On Thursday night, February 16, 2012 Phil and I were watching TV and, with the look she always has whenever she wants something, Laura stood quietly behind the couch wanting my attention. “Mom I have something I want to show you back in my bedroom. Do you mind coming to see it?” “No, honey, I don’t.” So off the couch and down the hallway I went.
“Look mom,”
she said with iPhone in hand, as we both sat down on the bed. You can read the
Bible either book-by-book, or some other plan, or you can just pick out a
topic, like “hope,” and read passages on it; I chose “hope” to read for three
days in a row. “Look!” she said as she tapped on “hope” making the first
passage pop up. Don’t remember it. Don’t remember number two either.
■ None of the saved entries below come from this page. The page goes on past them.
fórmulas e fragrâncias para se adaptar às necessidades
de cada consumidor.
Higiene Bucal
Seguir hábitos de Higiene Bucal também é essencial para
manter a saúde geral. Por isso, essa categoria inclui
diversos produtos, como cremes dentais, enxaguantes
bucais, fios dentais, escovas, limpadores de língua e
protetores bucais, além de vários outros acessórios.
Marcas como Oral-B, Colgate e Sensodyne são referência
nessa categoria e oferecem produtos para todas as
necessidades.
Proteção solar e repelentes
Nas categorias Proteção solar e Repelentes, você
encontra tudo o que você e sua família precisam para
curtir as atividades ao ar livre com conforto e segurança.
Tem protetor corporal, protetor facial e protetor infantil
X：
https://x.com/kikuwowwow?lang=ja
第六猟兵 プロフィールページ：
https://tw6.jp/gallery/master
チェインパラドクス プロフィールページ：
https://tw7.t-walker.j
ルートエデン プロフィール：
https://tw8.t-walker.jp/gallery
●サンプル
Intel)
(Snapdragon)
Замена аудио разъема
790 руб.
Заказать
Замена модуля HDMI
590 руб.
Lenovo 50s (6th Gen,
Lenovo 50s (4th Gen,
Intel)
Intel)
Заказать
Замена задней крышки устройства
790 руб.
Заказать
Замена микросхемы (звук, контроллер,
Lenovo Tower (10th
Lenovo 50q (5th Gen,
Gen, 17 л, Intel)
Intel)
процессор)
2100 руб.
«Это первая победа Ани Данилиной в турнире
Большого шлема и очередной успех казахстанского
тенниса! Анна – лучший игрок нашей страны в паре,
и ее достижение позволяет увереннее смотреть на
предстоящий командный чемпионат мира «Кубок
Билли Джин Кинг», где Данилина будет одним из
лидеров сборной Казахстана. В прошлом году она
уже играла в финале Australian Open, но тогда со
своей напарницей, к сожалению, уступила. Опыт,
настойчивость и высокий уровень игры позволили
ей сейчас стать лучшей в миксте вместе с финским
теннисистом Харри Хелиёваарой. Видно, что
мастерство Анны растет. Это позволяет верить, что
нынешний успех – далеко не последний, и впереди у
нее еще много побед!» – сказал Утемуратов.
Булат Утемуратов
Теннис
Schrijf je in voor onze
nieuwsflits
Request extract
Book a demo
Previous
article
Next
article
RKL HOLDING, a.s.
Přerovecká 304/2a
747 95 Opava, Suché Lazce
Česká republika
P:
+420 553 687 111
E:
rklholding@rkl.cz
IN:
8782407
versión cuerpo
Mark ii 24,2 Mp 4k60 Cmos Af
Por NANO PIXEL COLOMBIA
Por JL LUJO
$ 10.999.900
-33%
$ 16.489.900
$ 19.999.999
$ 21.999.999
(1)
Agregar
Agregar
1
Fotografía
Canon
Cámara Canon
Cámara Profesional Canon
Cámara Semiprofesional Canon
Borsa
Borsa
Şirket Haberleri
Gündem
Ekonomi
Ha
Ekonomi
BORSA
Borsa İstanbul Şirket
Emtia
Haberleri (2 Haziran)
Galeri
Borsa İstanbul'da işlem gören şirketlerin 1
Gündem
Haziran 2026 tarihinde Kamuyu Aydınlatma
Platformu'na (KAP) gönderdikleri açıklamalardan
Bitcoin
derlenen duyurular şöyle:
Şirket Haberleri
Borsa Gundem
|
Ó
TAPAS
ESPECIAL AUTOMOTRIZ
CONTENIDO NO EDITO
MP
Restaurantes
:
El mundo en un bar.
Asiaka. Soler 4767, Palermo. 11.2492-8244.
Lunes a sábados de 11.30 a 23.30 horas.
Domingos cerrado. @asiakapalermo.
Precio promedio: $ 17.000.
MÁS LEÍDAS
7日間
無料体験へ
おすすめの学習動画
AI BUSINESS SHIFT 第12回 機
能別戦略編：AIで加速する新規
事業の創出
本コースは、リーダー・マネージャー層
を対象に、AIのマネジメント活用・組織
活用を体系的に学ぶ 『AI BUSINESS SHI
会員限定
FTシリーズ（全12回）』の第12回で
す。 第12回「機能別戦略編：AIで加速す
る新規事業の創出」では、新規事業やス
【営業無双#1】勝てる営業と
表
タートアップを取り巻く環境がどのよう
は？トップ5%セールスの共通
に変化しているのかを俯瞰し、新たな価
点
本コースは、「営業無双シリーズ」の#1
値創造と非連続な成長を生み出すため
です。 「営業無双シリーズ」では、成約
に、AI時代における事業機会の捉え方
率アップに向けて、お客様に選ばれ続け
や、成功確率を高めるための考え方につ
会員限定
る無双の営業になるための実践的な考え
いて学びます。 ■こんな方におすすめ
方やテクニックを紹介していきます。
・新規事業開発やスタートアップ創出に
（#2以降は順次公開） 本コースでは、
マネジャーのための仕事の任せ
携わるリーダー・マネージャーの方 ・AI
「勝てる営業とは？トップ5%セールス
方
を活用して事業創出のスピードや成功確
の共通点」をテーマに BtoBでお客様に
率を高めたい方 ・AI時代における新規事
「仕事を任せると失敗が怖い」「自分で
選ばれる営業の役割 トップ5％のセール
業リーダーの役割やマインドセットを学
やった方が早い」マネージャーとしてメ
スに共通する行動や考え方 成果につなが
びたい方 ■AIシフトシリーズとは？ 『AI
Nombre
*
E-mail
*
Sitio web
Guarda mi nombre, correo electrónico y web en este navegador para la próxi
But, I’ll
never forget number three.
Isaiah 40:8
– “The grass withers and the flowers fall, but the word of God stands forever.”
Instantly I
was taken aback to October 14, 1992 when she, an eight year old little girl,
handed me a piece of construction paper with this verse written on it -- a
verse reflecting what she knew I loved, a tree bearing actual fall leaves, a
bird, a cloud and the sun.
TO: Mom
FROM:
Laura
Ellen
Kimbel.
Ellen
Kimbel.
Isaiah 40:8
The grass
withers and
the flowers
fall, But the
Word of God
Stands for-ever.
withers and
the flowers
fall, But the
Word of God
Stands for-ever.
I framed
what Laura drew for me twenty years ago, citing the date on the back, and have
had it somewhere in our house, wherever we’ve moved, ever since. When I saw it
this time on the most modern of modern technology, it seemed even though we’ve
come so far, time stood still.
Time does not diminish the power of the word
of God and doesn’t change its meaning. What was true then is true today. We all
need to be reminded over and over. “The grass withers and the flowers falls, but the word of God stands
forever.” -- whether written on papyrus, construction paper or iPhone.